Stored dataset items

☆ ☆ ☆ ☆

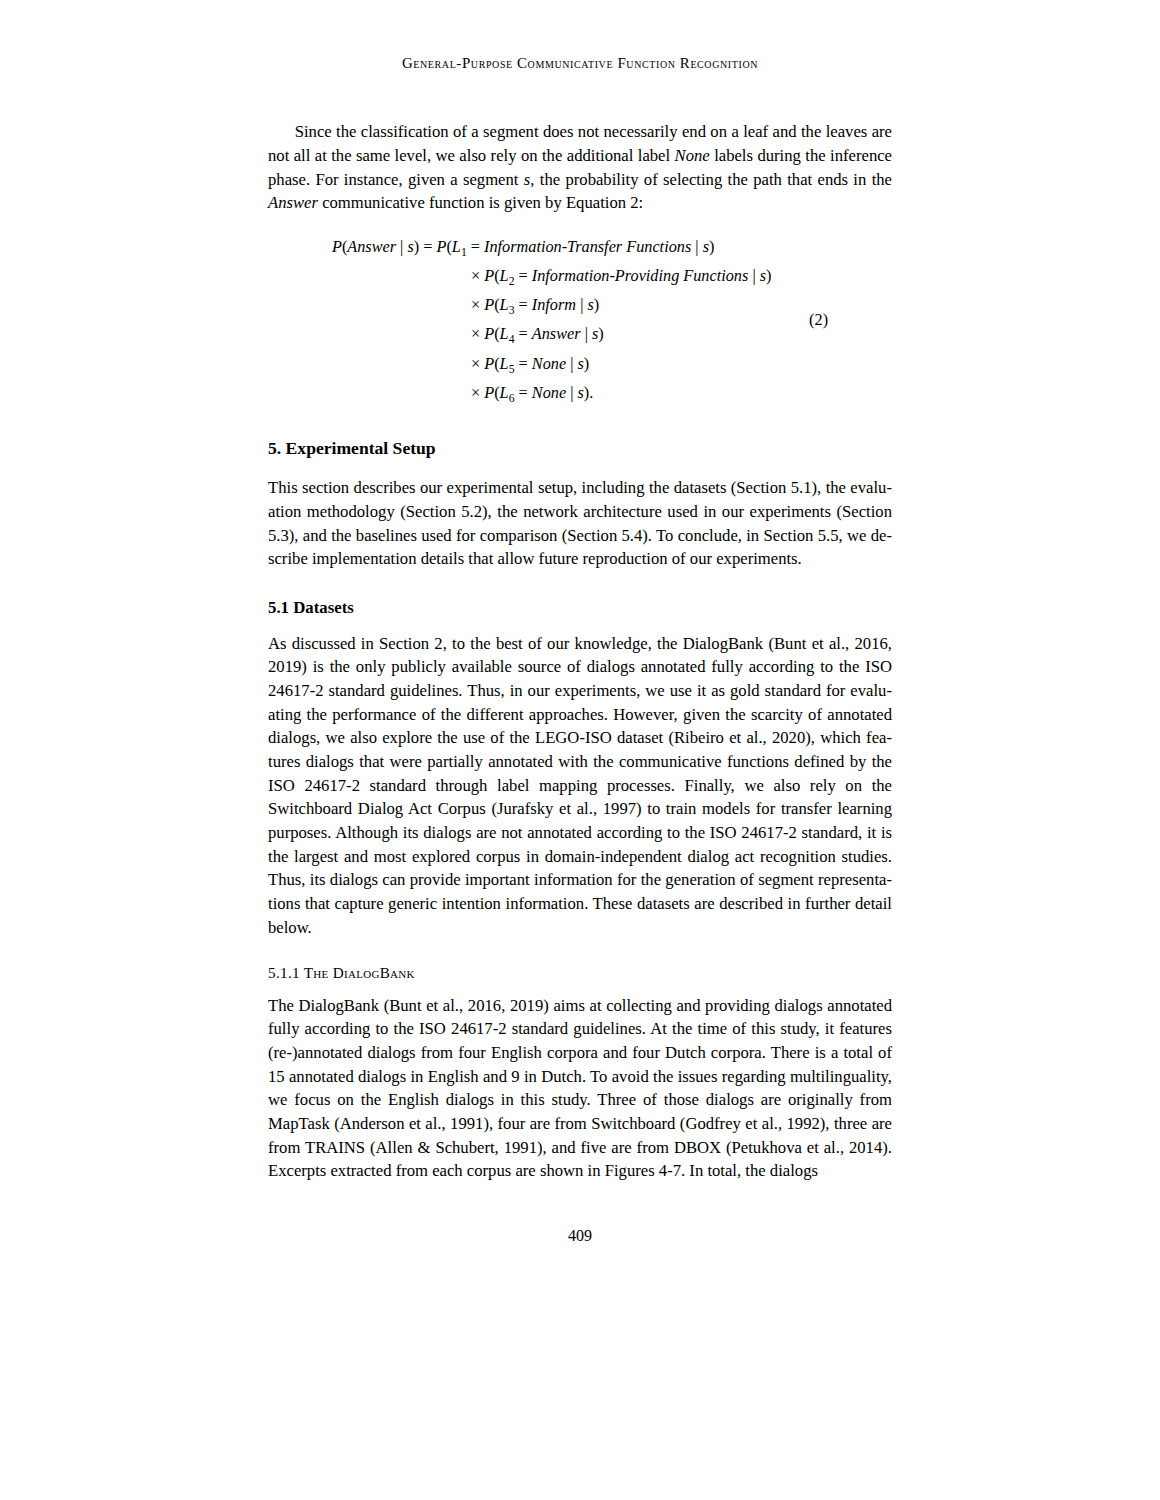General-Purpose Communicative Function Recognition
Since the classification of a segment does not necessarily end on a leaf and the leaves are not all at the same level, we also rely on the additional label None labels during the inference phase. For instance, given a segment s, the probability of selecting the path that ends in the Answer communicative function is given by Equation 2:
P(Answer | s) = P(L 1 = Information-Transfer Functions | s)
× P(L 2 = Information-Providing Functions | s)
× P(L 3 = Inform | s)
× P(L 4 = Answer | s)
× P(L 5 = None | s)
× P(L 6 = None | s).
(2)
5. Experimental Setup
This section describes our experimental setup, including the datasets (Section 5.1), the evaluation methodology (Section 5.2), the network architecture used in our experiments (Section 5.3), and the baselines used for comparison (Section 5.4). To conclude, in Section 5.5, we describe implementation details that allow future reproduction of our experiments.
5.1 Datasets
As discussed in Section 2, to the best of our knowledge, the DialogBank (Bunt et al., 2016, 2019) is the only publicly available source of dialogs annotated fully according to the ISO 24617-2 standard guidelines. Thus, in our experiments, we use it as gold standard for evaluating the performance of the different approaches. However, given the scarcity of annotated dialogs, we also explore the use of the LEGO-ISO dataset (Ribeiro et al., 2020), which features dialogs that were partially annotated with the communicative functions defined by the ISO 24617-2 standard through label mapping processes. Finally, we also rely on the Switchboard Dialog Act Corpus (Jurafsky et al., 1997) to train models for transfer learning purposes. Although its dialogs are not annotated according to the ISO 24617-2 standard, it is the largest and most explored corpus in domain-independent dialog act recognition studies. Thus, its dialogs can provide important information for the generation of segment representations that capture generic intention information. These datasets are described in further detail below.
5.1.1 The DialogBank
The DialogBank (Bunt et al., 2016, 2019) aims at collecting and providing dialogs annotated fully according to the ISO 24617-2 standard guidelines. At the time of this study, it features (re-)annotated dialogs from four English corpora and four Dutch corpora. There is a total of 15 annotated dialogs in English and 9 in Dutch. To avoid the issues regarding multilinguality, we focus on the English dialogs in this study. Three of those dialogs are originally from MapTask (Anderson et al., 1991), four are from Switchboard (Godfrey et al., 1992), three are from TRAINS (Allen & Schubert, 1991), and five are from DBOX (Petukhova et al., 2014). Excerpts extracted from each corpus are shown in Figures 4-7. In total, the dialogs
409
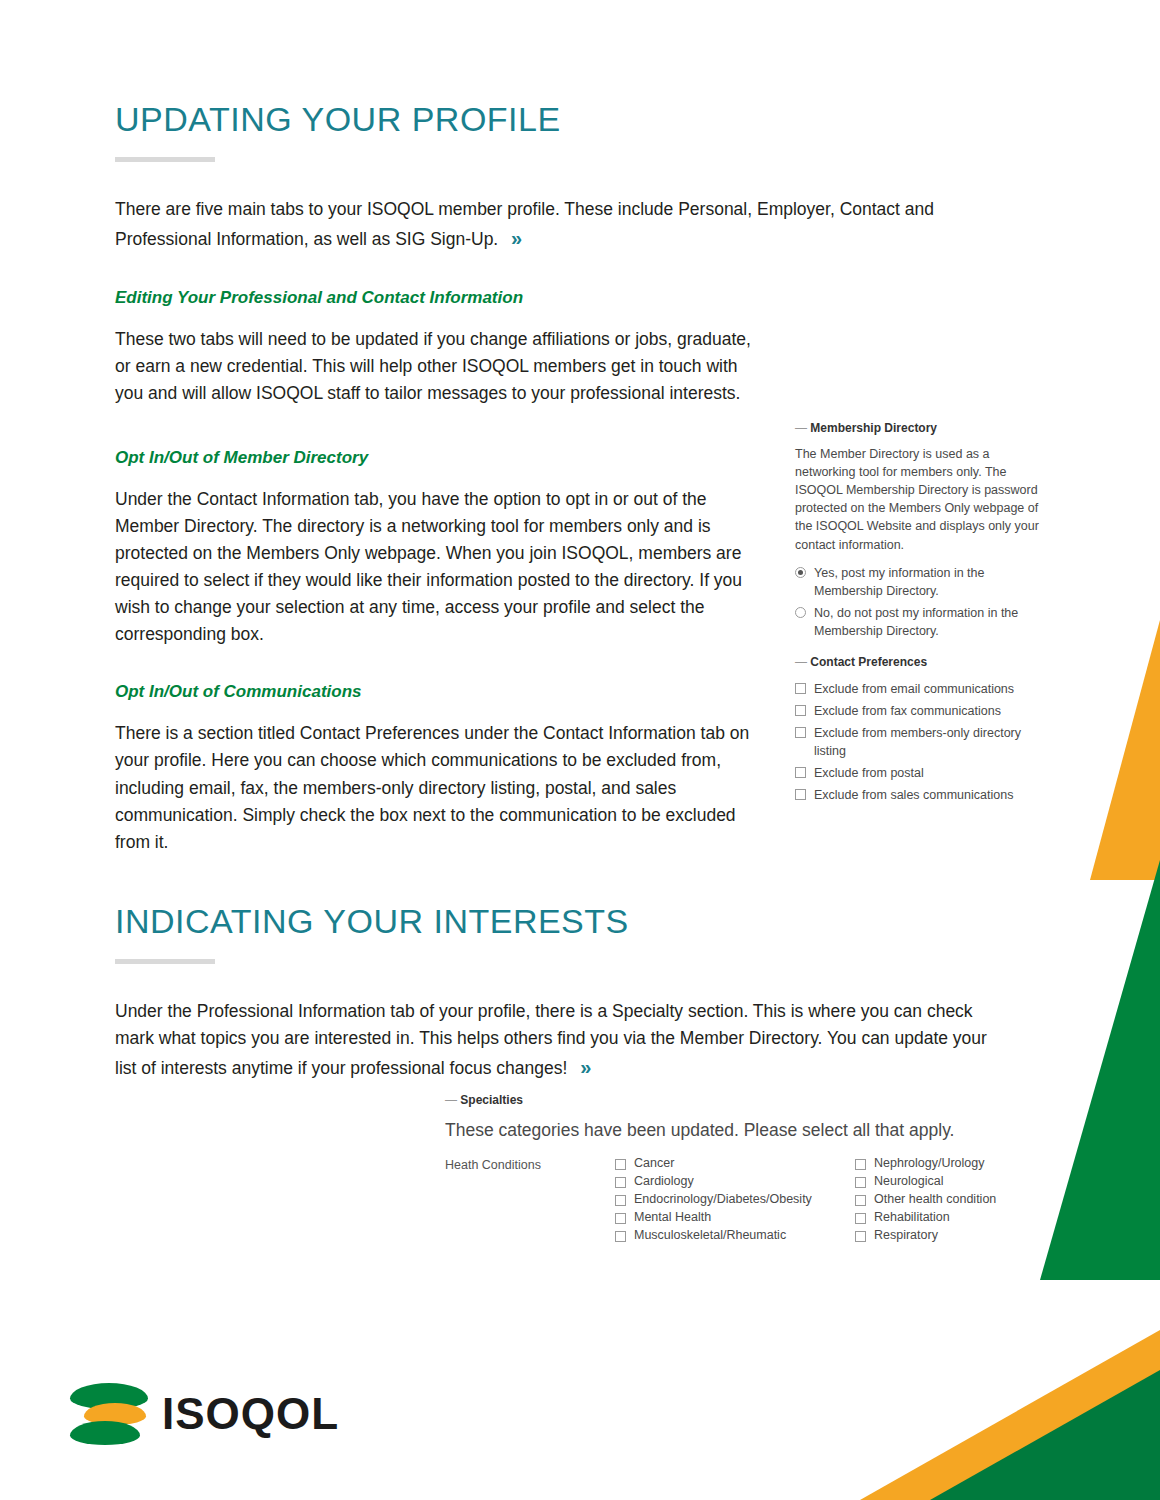Updating Your Profile
There are five main tabs to your ISOQOL member profile. These include Personal, Employer, Contact and Professional Information, as well as SIG Sign-Up. »
Editing Your Professional and Contact Information
These two tabs will need to be updated if you change affiliations or jobs, graduate, or earn a new credential. This will help other ISOQOL members get in touch with you and will allow ISOQOL staff to tailor messages to your professional interests.
Opt In/Out of Member Directory
Under the Contact Information tab, you have the option to opt in or out of the Member Directory. The directory is a networking tool for members only and is protected on the Members Only webpage. When you join ISOQOL, members are required to select if they would like their information posted to the directory. If you wish to change your selection at any time, access your profile and select the corresponding box.
Opt In/Out of Communications
There is a section titled Contact Preferences under the Contact Information tab on your profile. Here you can choose which communications to be excluded from, including email, fax, the members-only directory listing, postal, and sales communication. Simply check the box next to the communication to be excluded from it.
Membership Directory
The Member Directory is used as a networking tool for members only. The ISOQOL Membership Directory is password protected on the Members Only webpage of the ISOQOL Website and displays only your contact information.
Yes, post my information in the Membership Directory.
No, do not post my information in the Membership Directory.
Contact Preferences
Exclude from email communications
Exclude from fax communications
Exclude from members-only directory listing
Exclude from postal
Exclude from sales communications
Indicating Your Interests
Under the Professional Information tab of your profile, there is a Specialty section. This is where you can check mark what topics you are interested in. This helps others find you via the Member Directory. You can update your list of interests anytime if your professional focus changes! »
Specialties
These categories have been updated. Please select all that apply.
Heath Conditions
Cancer
Cardiology
Endocrinology/Diabetes/Obesity
Mental Health
Musculoskeletal/Rheumatic
Nephrology/Urology
Neurological
Other health condition
Rehabilitation
Respiratory
ISOQOL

☆ ☆ ☆ ☆

▶ [Problem to solve]: Return a copy of each line in the records above that has "updated" in it.

▶ [Finished exercise]:
These two tabs will need to be updated if you change affiliations or jobs, graduate, or earn a new credential. This will help other ISOQOL members get in touch with you and will allow ISOQOL staff to tailor messages to your professional interests.
These categories have been updated. Please select all that apply.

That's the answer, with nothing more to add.